WHAT YOU SHOULD DO
Among the entries that follow, count the lines with the word "center" and report the number by itself.
*** THE INPUT ***
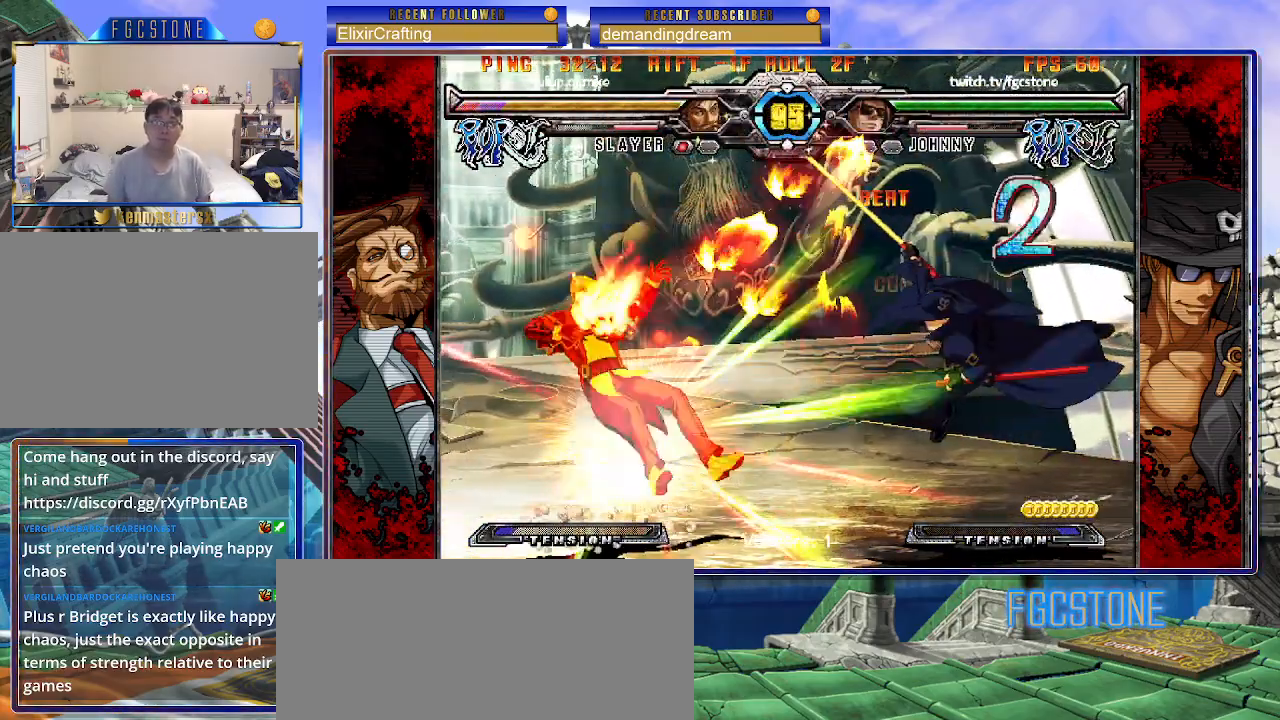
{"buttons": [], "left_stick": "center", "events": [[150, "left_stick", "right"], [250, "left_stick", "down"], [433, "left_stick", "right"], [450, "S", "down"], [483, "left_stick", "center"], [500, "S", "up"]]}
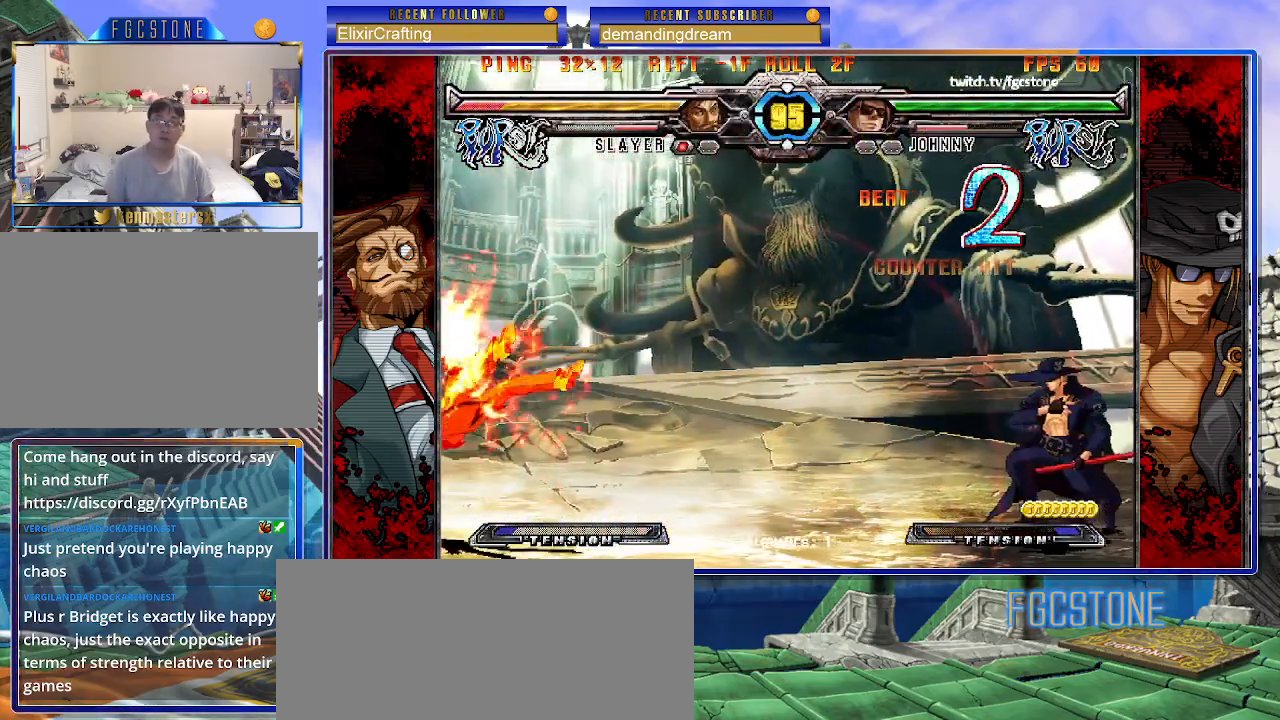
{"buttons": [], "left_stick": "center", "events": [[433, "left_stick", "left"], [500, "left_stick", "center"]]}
*** End of THE INPUT ***
*** THE INPUT ***
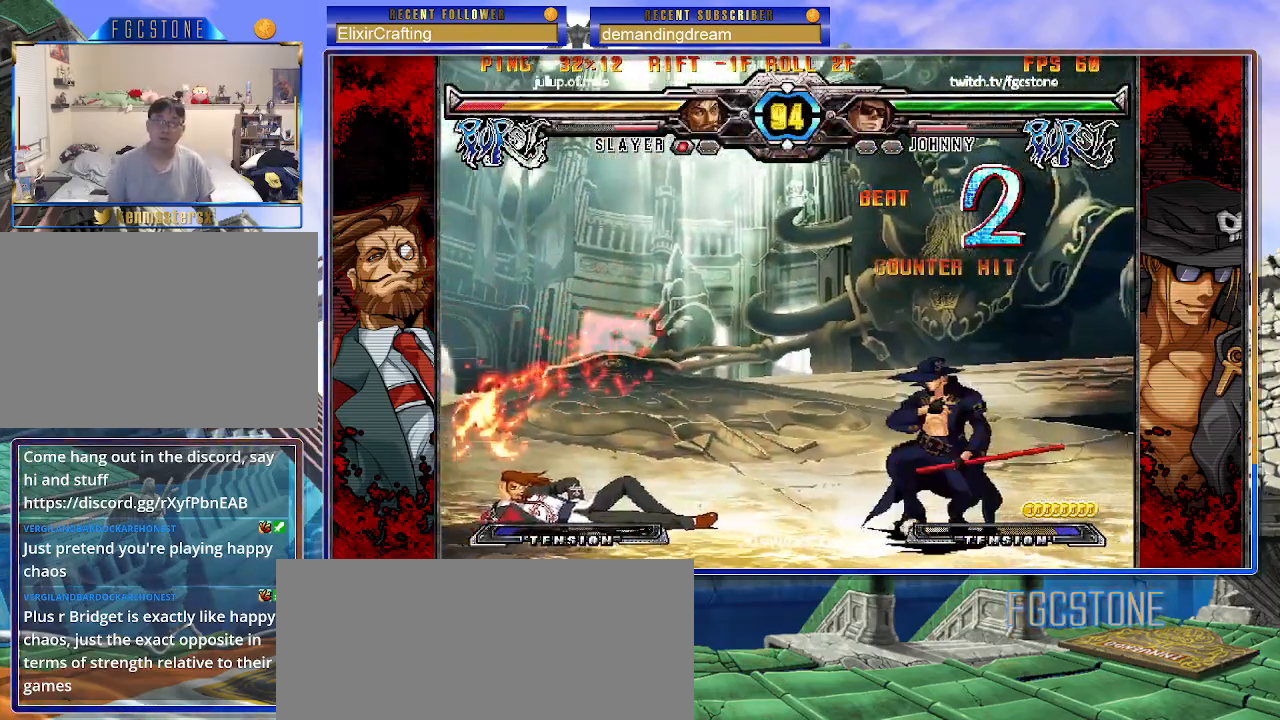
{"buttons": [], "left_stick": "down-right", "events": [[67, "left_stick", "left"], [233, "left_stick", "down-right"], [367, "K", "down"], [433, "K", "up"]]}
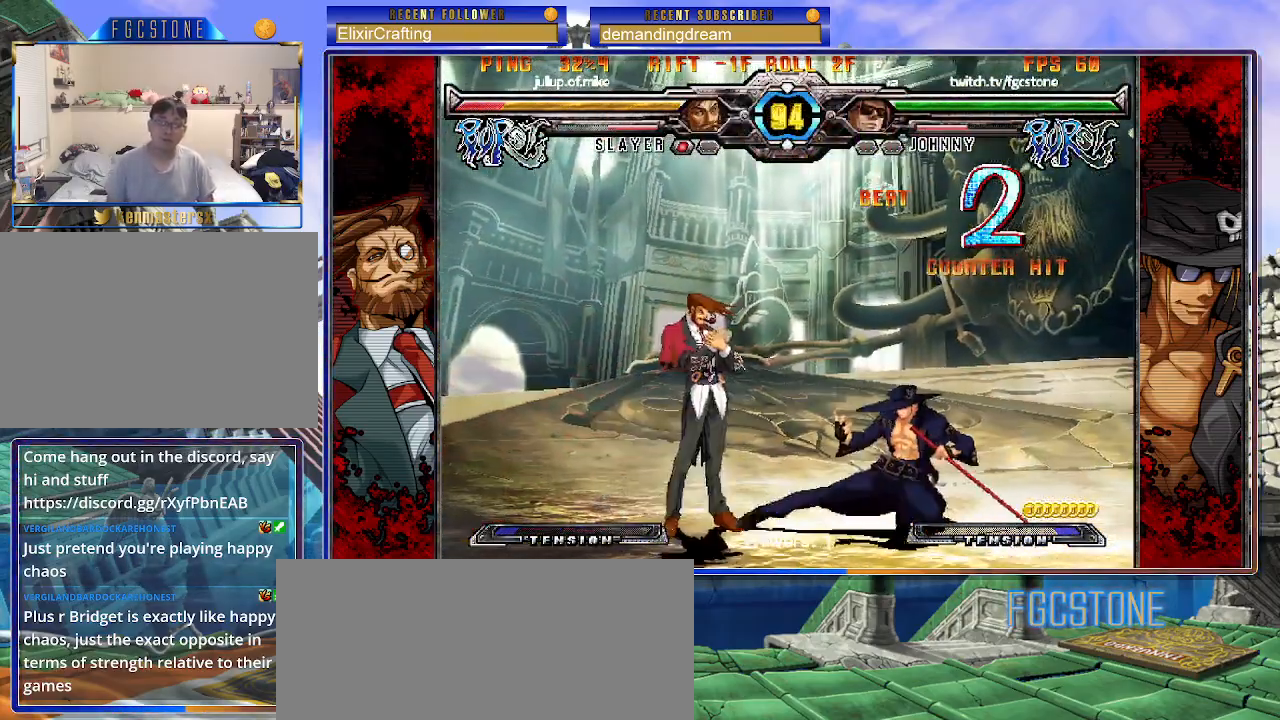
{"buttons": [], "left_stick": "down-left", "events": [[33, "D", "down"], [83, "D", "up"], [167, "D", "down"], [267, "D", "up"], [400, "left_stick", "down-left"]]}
*** End of THE INPUT ***
ANSWER TO THIS EXERCISE
2